At the beginning of April 2023, the Greek parliament voted Law 5038/2023 called “Immigration Code” which aims at reforming the institutional framework for the entry and residence of citizens from third countries in Greece, focusing on highly skilled employment. Article 68 defines the requirements for digital nomads regarding the procedure and the conditions for entry and residence in Greece. As a result, foreign citizens are now able to work as self-employed freelancers or employees providing their services remotely using Information and Communication Technologies (ICT) to employers or clients outside Greece.
This new legislation aims at making Greece an attractive destination for digital nomads. According to a study by the “MIT Enterprise Forum”, if Greece could attract 100,000 digital nomads annually, staying on average of 6 months, the country could benefit with over €1.6 billion. This is almost equivalent to the generated income by a week’s stay of 2.5 million tourists. Going to Greece for a summer vacation is obviously not new to the international market. However, going to Greece to work remotely for businesses around the globe is something new. The lifestyle, the nice weather, a cultural heritage to visit, the relatively low crime rates, and the affordability compared to many of the Northern EU countries, represent some important advantages to attract digital nomads.

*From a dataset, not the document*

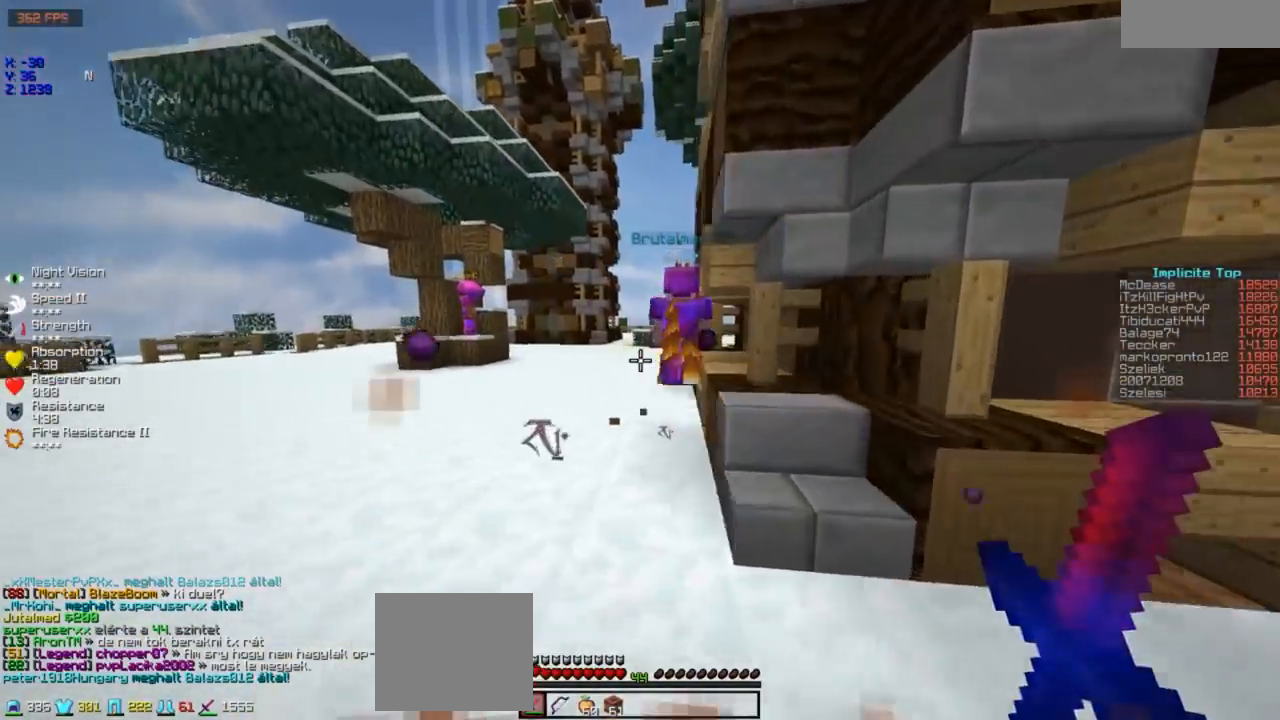
{"keys": ["w"], "events": []}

Regional economies could also significantly benefit from remote workers. The direct effects on the economy could be traced through the additional consumption and the indirect, at least, taxation (i.e VAT for goods and services delivered locally). Moreover, an untapped opportunity is emerging for agglomeration economies’ advantages and innovation spillovers. Digital nomads are usually highly skilled personnel, especially in the ICT field, with innovative ideas and digital expertise. Creating a critical mass of such experts in a small area could induce substantial technological and knowledge spillovers, leading to higher local labour productivity, digitalization, and innovation, increasing regional sustainable development.
An example is the island of Rhodes, the largest island of the Dodecanese complex. The municipal authorities have already introduced several initiatives for attracting digital nomads worldwide. A non-profit organisation, “Digital Nomads Observatory”, is located on the island and, in cooperation with the local authorities, aims to foster the local environment concerning promoting Rhodes as an ideal destination for digital nomads. Their collaboration is based on, among others, preparing an integrated attraction plan for digital nomads, creating partnerships with other organisations and cities in Greece and abroad, interfacing with the ecosystem of startup companies and educating the local business community.
Although establishing the legal regime regarding digital nomads is a significant step in fostering an attractive environment for remote workers, several issues should be further addressed. Digitalisation and state-of-the-art ICT facilities are critical for this target group. In the Digital Economy and Society Index (DESI) 2022, Greece is in 25th place among EU Member States. In the connectivity dimension, Greece lags significantly behind the rest of the EU (ranks 22nd). Fixed Very High Capacity Networks coverage expanded to 20%, though the average of EU was equal to 70%. But digital infrastructure is improving and soon this will not act as a potential obstacle for workers. Actually, some of the locals are already doing it, building on the knowledge and the infrastructure that was created during the covid crisis. Therefore, ensuring the newly published legislation’s smooth implementation and simplifying any additional procedures is necessary.
All in all, digital nomadism could significantly contribute to Greece’s economy and regional development. The adoption of digital nomad visa is a significant step towards this direction since local characteristics are already attractive to foreigners. Though, ensuring seamless implementation, decreasing the administrative burden and facilitating a fostering digital environment are considered key to effectively make Greece appealing to digital remote workforce.